Machine-readable hardware designs

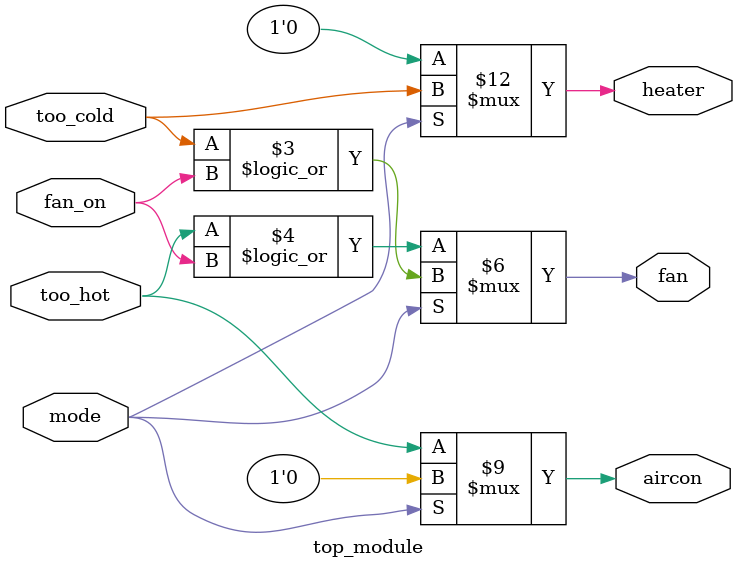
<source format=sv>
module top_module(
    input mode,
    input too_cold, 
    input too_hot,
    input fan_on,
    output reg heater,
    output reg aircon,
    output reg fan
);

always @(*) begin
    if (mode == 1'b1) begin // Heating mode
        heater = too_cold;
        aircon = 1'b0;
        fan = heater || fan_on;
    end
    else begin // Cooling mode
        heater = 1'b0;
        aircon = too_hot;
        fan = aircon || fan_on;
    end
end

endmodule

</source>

* * *

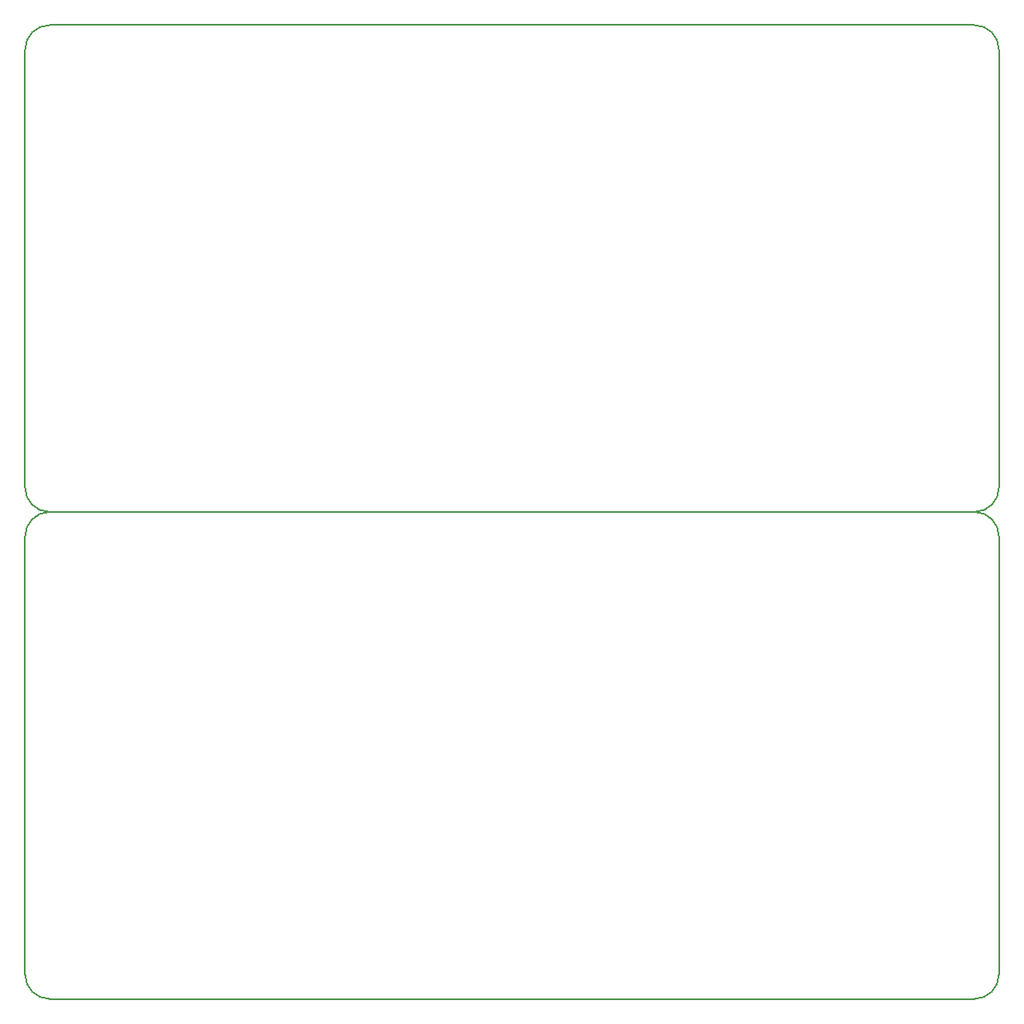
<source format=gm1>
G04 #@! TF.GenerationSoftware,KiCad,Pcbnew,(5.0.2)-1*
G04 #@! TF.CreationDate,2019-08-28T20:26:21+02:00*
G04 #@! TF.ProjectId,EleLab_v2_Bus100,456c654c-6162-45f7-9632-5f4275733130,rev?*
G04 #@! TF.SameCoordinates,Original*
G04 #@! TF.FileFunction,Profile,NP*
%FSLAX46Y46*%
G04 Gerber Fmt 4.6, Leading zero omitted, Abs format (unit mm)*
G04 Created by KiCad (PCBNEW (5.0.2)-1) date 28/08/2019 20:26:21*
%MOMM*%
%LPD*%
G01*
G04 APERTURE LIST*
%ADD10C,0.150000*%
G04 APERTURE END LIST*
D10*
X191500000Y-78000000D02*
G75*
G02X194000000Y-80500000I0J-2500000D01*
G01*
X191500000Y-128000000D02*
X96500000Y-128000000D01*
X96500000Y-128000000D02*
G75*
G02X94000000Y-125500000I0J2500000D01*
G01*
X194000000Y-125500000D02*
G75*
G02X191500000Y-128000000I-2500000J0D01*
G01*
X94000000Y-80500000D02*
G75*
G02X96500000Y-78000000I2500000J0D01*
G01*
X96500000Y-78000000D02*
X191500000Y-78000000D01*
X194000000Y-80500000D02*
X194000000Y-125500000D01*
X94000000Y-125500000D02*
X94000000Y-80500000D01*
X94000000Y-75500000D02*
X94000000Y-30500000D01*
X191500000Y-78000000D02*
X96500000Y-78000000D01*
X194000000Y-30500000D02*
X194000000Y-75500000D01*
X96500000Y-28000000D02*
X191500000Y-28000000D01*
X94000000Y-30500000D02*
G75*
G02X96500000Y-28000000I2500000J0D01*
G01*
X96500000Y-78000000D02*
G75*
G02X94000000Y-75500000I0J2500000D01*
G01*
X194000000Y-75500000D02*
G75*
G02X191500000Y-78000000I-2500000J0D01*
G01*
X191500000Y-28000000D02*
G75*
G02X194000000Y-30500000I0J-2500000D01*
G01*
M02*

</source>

** PROBLEM TO SOLVE **
For each line in the entries that holds "heater", return that line.

** PROBLEM SOLUTION **
    output reg heater,
        heater = too_cold;
        fan = heater || fan_on;
        heater = 1'b0;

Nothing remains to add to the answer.